Царский угодник - стр. 23
Однажды она приехала к нему даже в Покровское – прикатила на богатой коляске, увешанной лихо тренькающими колокольчиками, подняв на деревенской тихой улице огромный столб пыли.
Распутин, почесываясь и зевая, вышел на крыльцо.
– Ну, чего пылюгу подняла?
Лохтина, уловив в голосе «старца» сердитые нотки, бухнулась перед ним на колени, прямо на загаженную курами и поросятами землю:
– Прими, отец родной!
Распутин с неожиданным интересом глянул на генеральшу.
– Заходи, – сказал он и посторонился, пропуская в дом Лохтину, украшенную какими-то блестками, ленточками, металлической рыбьей чешуей, перьями, цветными пуговицами, стеклярусом, кнопками, кружевами, рюшечками, оборками, – и всего этого было видимо-невидимо, глянул во двор – нет ли посторонних глаз, и плотно закрыл за собою дверь.
Через час генеральша с визгом вылетела на крыльцо, следом за ней вынесся босоногий, растрепанный, с клочкастой бородой, хрипящий Распутин, догнал генеральшу и со всего маху припечатал ее сзади ногой. Генеральша только взвизгнула, слетая с крыльца.

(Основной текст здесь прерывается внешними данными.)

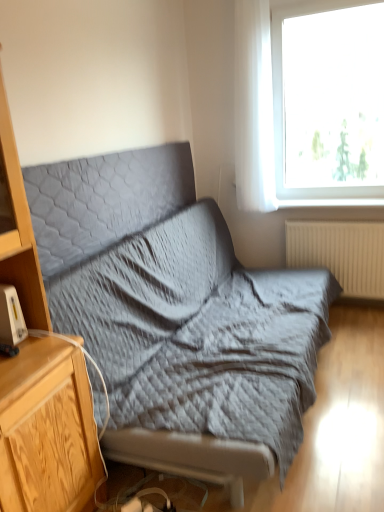
Question: From a real-world perspective, is textured gray fabric studio couch at center positioned above or below wooden cabinet at left?

Choices:
 (A) below
 (B) above

Answer: (A)

Question: Is textured gray fabric studio couch at center wider or thinner than wooden cabinet at left?

Choices:
 (A) thin
 (B) wide

Answer: (B)

Question: Which object is positioned farthest from the textured gray fabric studio couch at center?

Choices:
 (A) white plastic gadget at left
 (B) wooden cabinet at left
 (C) transparent glass window at upper right
 (D) gray quilted pillow at upper center
 (E) beige ribbed radiator at lower right

Answer: (C)

Question: Which of these objects is positioned farthest from the white plastic gadget at left?

Choices:
 (A) wooden cabinet at left
 (B) transparent glass window at upper right
 (C) gray quilted pillow at upper center
 (D) beige ribbed radiator at lower right
 (E) textured gray fabric studio couch at center

Answer: (D)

Прыгнула в коляску, которая ожидала ее – не уезжала, была специально нанята, да и вообще генеральша предвидела такой исход, – и отбыла из Покровского. Пыль снова густым столбом поднялась к облакам.

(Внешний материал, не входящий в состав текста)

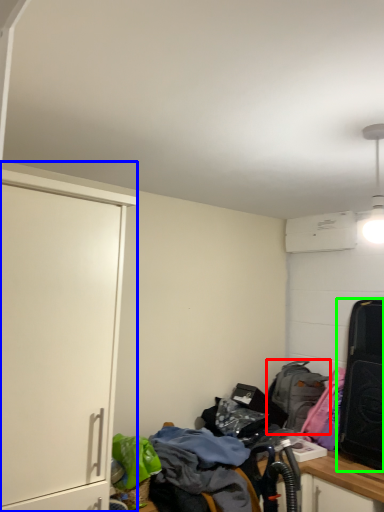
Question: Which is farther away from backpack (highlighted by a red box)? cabinetry (highlighted by a blue box) or luggage and bags (highlighted by a green box)?

Choices:
 (A) cabinetry
 (B) luggage and bags

Answer: (A)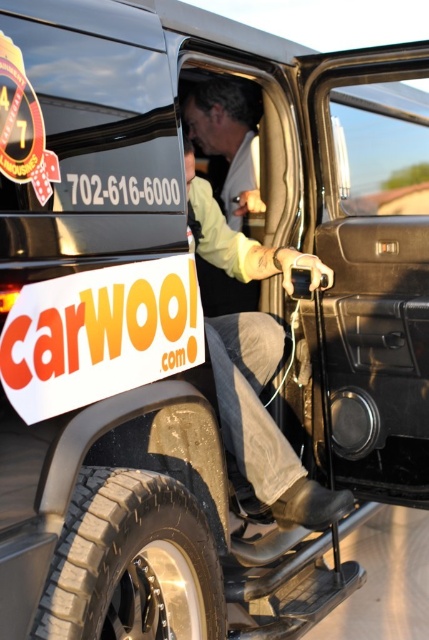
Can you confirm if black rubber tire at lower left is taller than denim pants at lower center?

Распутин деловито отряхнул одну ладонь о другую.
– Ты чего, Гришк? – высунулся из сарая полупьяный отец.
– Ничего. Ходють тут всякие, – он снова отряхнул ладонь о ладонь, – а потом горшки с тына пропадают. И сапоги оказываются без заплат и подметок.
А в остальном отношения Распутина и генеральши были образцовыми.

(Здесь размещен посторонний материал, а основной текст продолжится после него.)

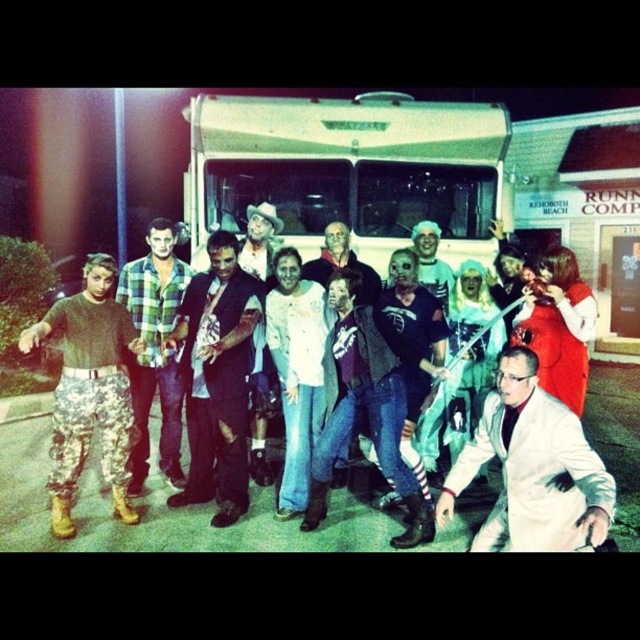
You are a photographer at the scene and want to take a photo that includes both the white matte lab coat at lower right and the green plaid shirt at center. Which of the two items should you focus on first to ensure both are in sharp focus?

The white matte lab coat at lower right is closer to the viewer than the green plaid shirt at center. To ensure both are in sharp focus, focus on the white matte lab coat at lower right first, as it is closer, and the green plaid shirt at center will fall within the depth of field.

You are a photographer at the scene and want to ensure both the denim jeans at center and the matte black hat at center are clearly visible in your photo. Given their height difference, which object should you focus on first to ensure proper framing?

The denim jeans at center has a greater height compared to matte black hat at center, so you should focus on the denim jeans at center first to ensure proper framing since it is taller and occupies more vertical space.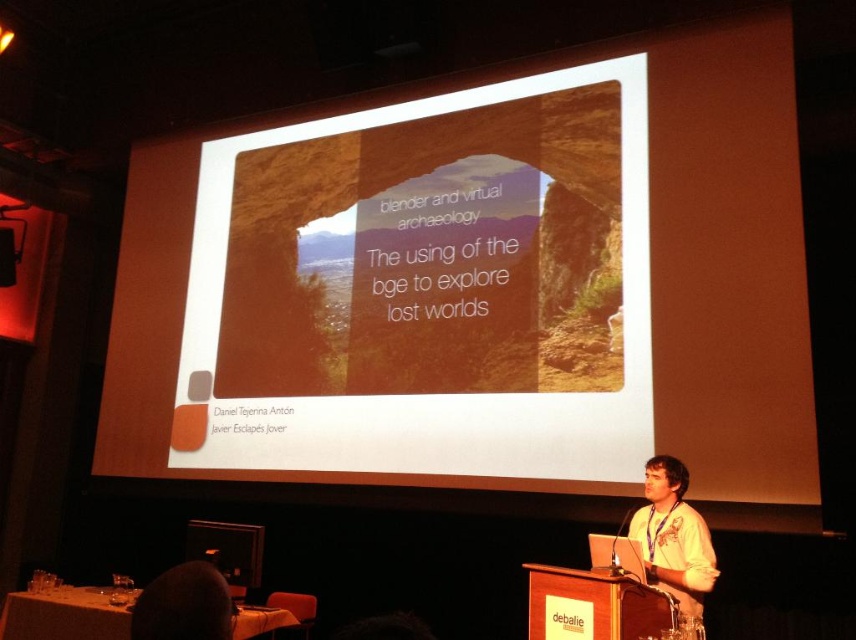
Question: In this image, where is matte orange slide at center located relative to white shirt at center?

Одной из самых знатных дам в российской столице была Головина – вдова влиятельнейшего человека, царского камергера Евгения Головина, женщина, до глубокой старости сохранявшая следы былой красоты, осанку, острый живой ум, одевавшаяся, в отличие от генеральши Лохтиной, «простенько и со вкусом», но тем не менее, как и Лохтина, безмерно преданная Распутину, хотя и сердитая. Впрочем, Бог с ней, со старой Головиной, гораздо более ее «старцу» была предана камергерская дочь Мария Евгеньевна, в обиходе – Муня. Иногда ее звали Мунькой. Мунька, случалось, месяцами жила у Распутина.
Высокая, худая, с козьей грудью и низким голосом, Муня Головина, однажды испробовавшая, что такое «изгнание беса из тела», готова была, так же как и генеральша, изгонять беса по нескольку раз на день – дело это ей страшно полюбилось. Она, случалось, подменяла Распутину секретаря, пыталась выдавить из окружения «старца» Лапшинскую, а потом и Симановича, ревновала Распутина ко всему и вся. Он помыкал ею как хотел, даже животными, наверное, так не помыкают, как он помыкал Муней. Муня терпела.